Write the records below as a JSON list of strings, one string per line, with blank lines and pictures left out. Cover everything from the line containing "contains a pressure" down to the line containing "The current is kA 0.65", both included.
################
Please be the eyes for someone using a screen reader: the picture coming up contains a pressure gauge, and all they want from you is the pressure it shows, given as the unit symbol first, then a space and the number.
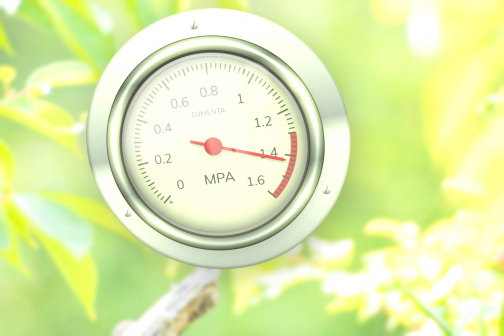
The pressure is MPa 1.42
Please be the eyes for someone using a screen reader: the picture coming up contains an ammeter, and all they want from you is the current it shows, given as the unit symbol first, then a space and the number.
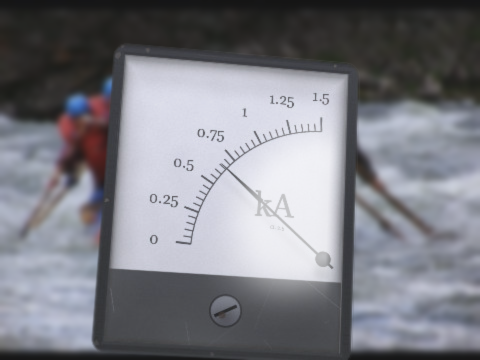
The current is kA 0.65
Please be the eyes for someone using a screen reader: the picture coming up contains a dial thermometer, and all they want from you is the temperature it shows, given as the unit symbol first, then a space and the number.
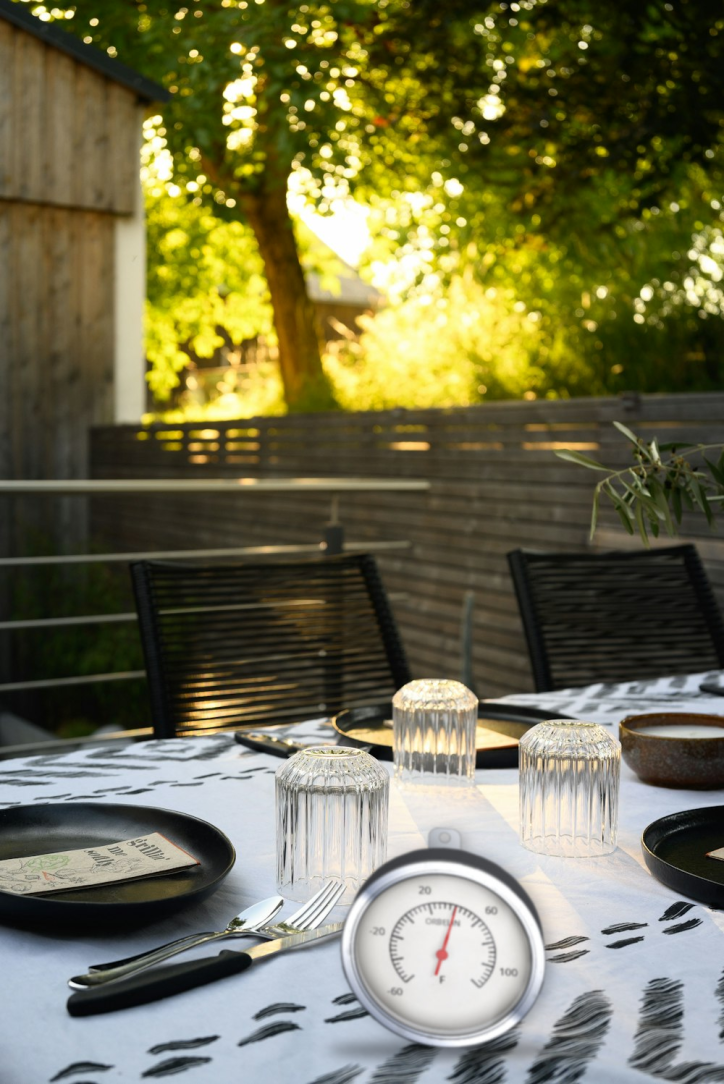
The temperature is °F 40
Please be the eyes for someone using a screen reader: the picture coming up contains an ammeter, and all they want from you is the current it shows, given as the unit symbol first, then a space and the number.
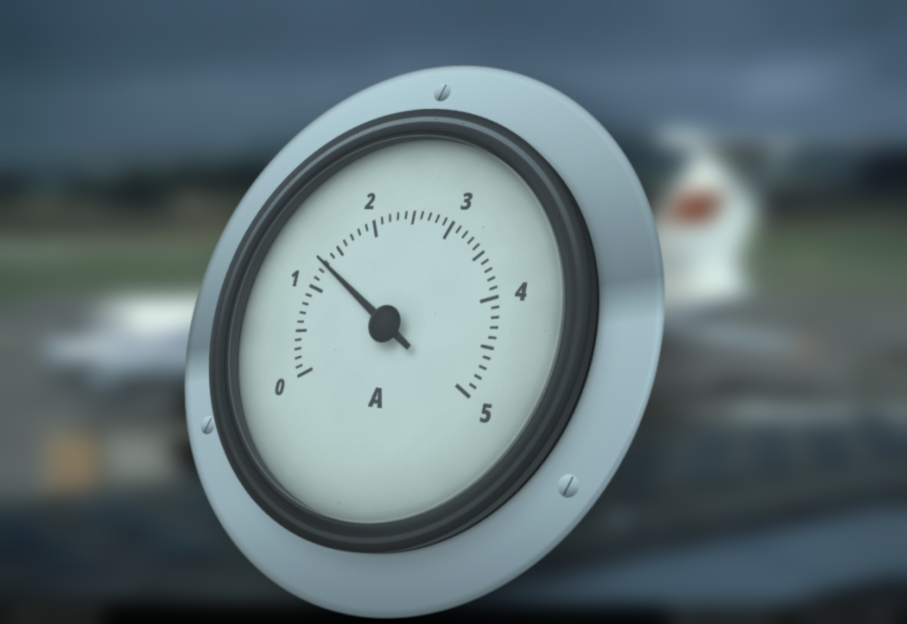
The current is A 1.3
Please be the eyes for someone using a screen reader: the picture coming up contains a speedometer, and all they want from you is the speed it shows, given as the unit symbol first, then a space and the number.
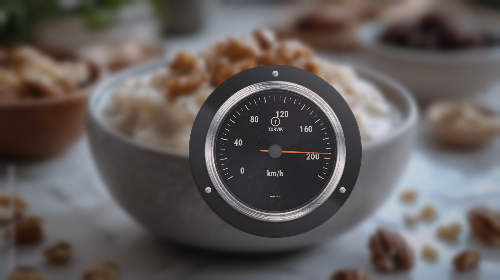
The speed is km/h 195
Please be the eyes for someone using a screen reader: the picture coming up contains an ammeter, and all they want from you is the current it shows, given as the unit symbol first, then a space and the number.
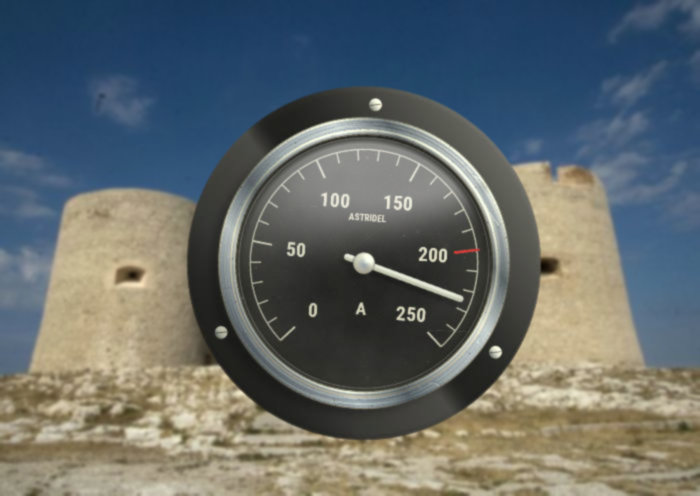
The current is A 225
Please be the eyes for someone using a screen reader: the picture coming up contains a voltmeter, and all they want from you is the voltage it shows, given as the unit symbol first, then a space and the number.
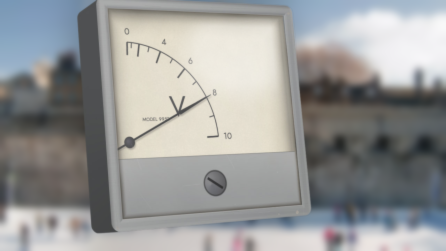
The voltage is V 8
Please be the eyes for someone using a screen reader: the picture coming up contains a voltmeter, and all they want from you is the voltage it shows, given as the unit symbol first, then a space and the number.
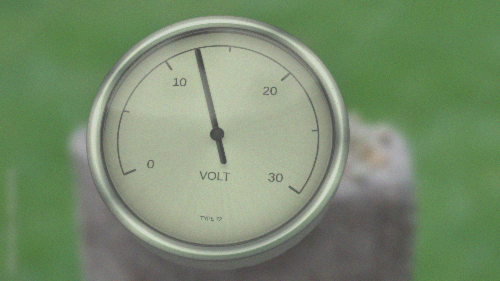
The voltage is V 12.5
################
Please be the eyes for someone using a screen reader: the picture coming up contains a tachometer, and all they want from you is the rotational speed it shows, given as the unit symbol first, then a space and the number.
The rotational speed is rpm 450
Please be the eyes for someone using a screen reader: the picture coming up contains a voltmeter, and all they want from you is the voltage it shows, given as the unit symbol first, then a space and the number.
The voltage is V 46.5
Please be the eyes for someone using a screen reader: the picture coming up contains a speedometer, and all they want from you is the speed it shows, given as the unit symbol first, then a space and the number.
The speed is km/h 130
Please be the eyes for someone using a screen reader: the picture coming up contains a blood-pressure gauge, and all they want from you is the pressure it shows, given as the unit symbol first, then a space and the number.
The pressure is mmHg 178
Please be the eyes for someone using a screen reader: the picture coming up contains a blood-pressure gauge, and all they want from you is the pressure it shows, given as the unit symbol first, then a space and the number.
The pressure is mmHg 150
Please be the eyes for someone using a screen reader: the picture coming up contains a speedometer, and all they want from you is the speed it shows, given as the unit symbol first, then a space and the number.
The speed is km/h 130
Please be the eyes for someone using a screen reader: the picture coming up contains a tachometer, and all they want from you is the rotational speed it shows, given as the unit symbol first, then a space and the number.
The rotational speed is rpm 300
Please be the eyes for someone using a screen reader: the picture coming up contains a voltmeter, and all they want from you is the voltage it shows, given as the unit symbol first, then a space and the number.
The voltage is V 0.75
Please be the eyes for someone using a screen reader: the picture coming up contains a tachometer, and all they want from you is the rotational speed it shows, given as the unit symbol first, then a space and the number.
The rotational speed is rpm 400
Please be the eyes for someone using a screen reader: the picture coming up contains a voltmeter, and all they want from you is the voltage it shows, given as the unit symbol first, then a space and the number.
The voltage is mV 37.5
################
Task solution:
[
  "Please be the eyes for someone using a screen reader: the picture coming up contains a pressure gauge, and all they want from you is the pressure it shows, given as the unit symbol first, then a space and the number.",
  "The pressure is MPa 1.42",
  "Please be the eyes for someone using a screen reader: the picture coming up contains an ammeter, and all they want from you is the current it shows, given as the unit symbol first, then a space and the number.",
  "The current is kA 0.65"
]